> _Reading text_
In the previous chapter, we learned how to build an intelligent solution for media content monetization using AWS AI services. We did this by talking about how our fictitious company LiveRight Holdings private limited requires a cost-effective expansion for content monetization. We designed an architecture using AWS AI services, media services, and the content delivery network for an end-to-end walkthrough of how to monetize content in video files.
In this chapter, we will look at how AWS AI services can help us extract metadata for financial filing reports for LiveRight Holdings. This will allow their financial analysts to look into important information and make better decisions concerning financial events such as mergers, acquisitions, and IPOs.
We will talk about what metadata is and why it is important to extract metadata. Then, we will cover how to use Amazon Comprehend entity extraction and how Amazon Comprehend events can be used to extract metadata from documents.

> _Data for the task_
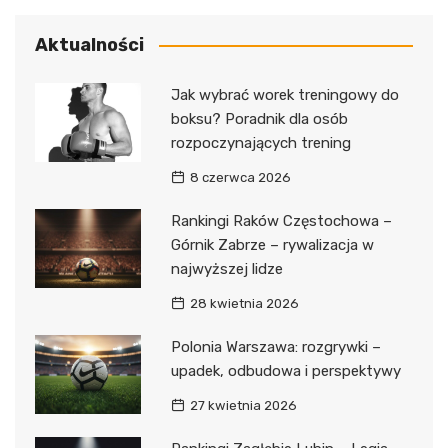
Aktualności
Jak wybrać worek treningowy do
boksu? Poradnik dla osób
rozpoczynających trening
8 czerwca 2026
Rankingi Raków Częstochowa –
Górnik Zabrze – rywalizacja w
najwyższej lidze
28 kwietnia 2026
Polonia Warszawa: rozgrywki –
upadek, odbudowa i perspektywy
27 kwietnia 2026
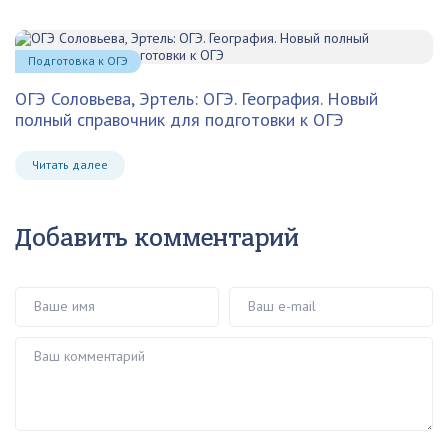
Подготовка к ОГЭ
ОГЭ Соловьева, Эртель: ОГЭ. География. Новый
полный справочник для подготовки к ОГЭ
Читать далее
Добавить комментарий
Ваше имя
Ваш e-mail
Ваш комментарий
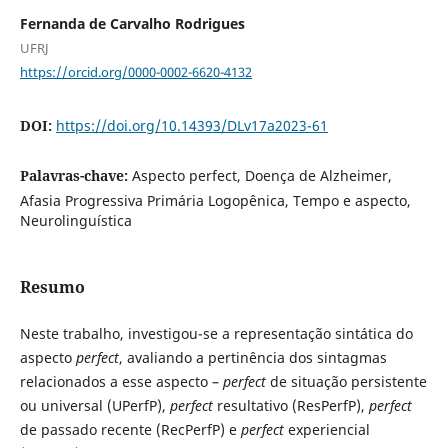
Fernanda de Carvalho Rodrigues
UFRJ
https://orcid.org/0000-0002-6620-4132
DOI:
https://doi.org/10.14393/DLv17a2023-61
Palavras-chave:
Aspecto perfect, Doença de Alzheimer,
Afasia Progressiva Primária Logopênica, Tempo e aspecto,
Neurolinguística
Resumo
Neste trabalho, investigou-se a representação sintática do
aspecto
perfect
, avaliando a pertinência dos sintagmas
relacionados a esse aspecto –
perfect
de situação persistente
ou universal (UPerfP),
perfect
resultativo (ResPerfP),
perfect
de passado recente (RecPerfP) e
perfect
experiencial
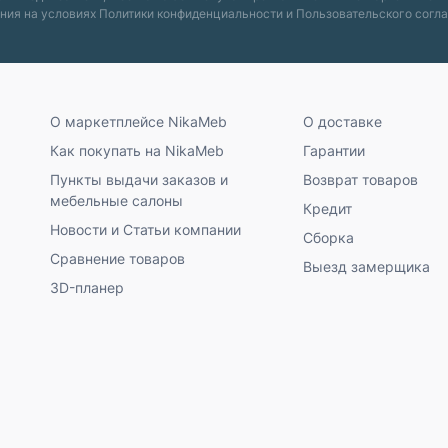
ния на условиях
Политики конфиденциальности
и
Пользовательского согл
О маркетплейсе NikaMeb
О доставке
Как покупать на NikaMeb
Гарантии
Пункты выдачи заказов и
Возврат товаров
мебельные салоны
Кредит
Новости и Статьи компании
Сборка
Сравнение товаров
Выезд замерщика
3D-планер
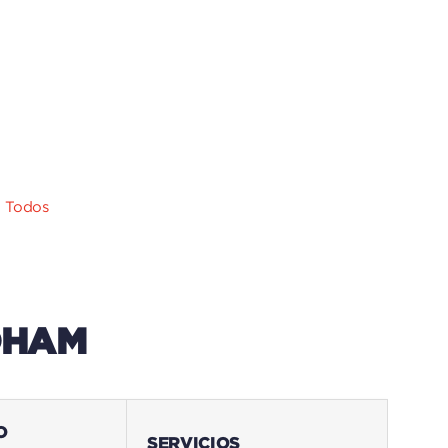
,
Todos
DHAM
O
SERVICIOS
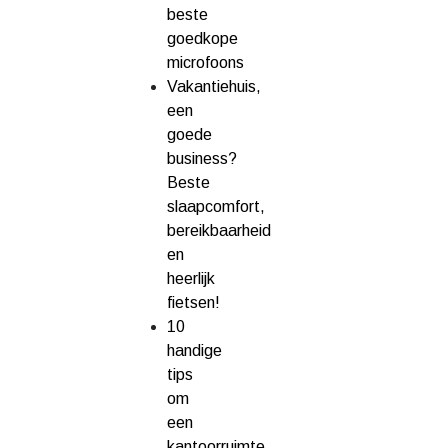
beste
goedkope
microfoons
Vakantiehuis,
een
goede
business?
Beste
slaapcomfort,
bereikbaarheid
en
heerlijk
fietsen!
10
handige
tips
om
een
kantoorruimte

> _Job item 1_
Can you copy the lines of the listing, unchanged, from the line with "ния на условиях" up to and including the line with "Сравнение товаров"?
> _Job item 2_
Can you carry the chapter introduction on extracting metadata from financial filings with AWS AI services forward from its last sentence?

> _Answer box 1_
ния на условиях
Политики конфиденциальности
и
Пользовательского согл
О маркетплейсе NikaMeb
О доставке
Как покупать на NikaMeb
Гарантии
Пункты выдачи заказов и
Возврат товаров
мебельные салоны
Кредит
Новости и Статьи компании
Сборка
Сравнение товаров

> _Answer box 2_
In this chapter, we will be covering the following topics:
For this chapter, you will need access to an AWS account. Please make sure that you follow the instructions specified in the Technical requirements section of Chapter 2, Introducing Amazon Textract, to create your AWS account, and log into the AWS Management Console before trying the steps in the Extracting metadata from financial documents section.
The Python code and sample datasets for our solution can be found at https://github.com/PacktPublishing/Natural-Language-Processing-with-AWS-AI-Services/tree/main/Chapter%2009. Please use the instructions in the following sections, along with the code in the aforementioned repository, to build the solution.
Check out the following video to see the Code in Action at https://bit.ly/3jBxp3E.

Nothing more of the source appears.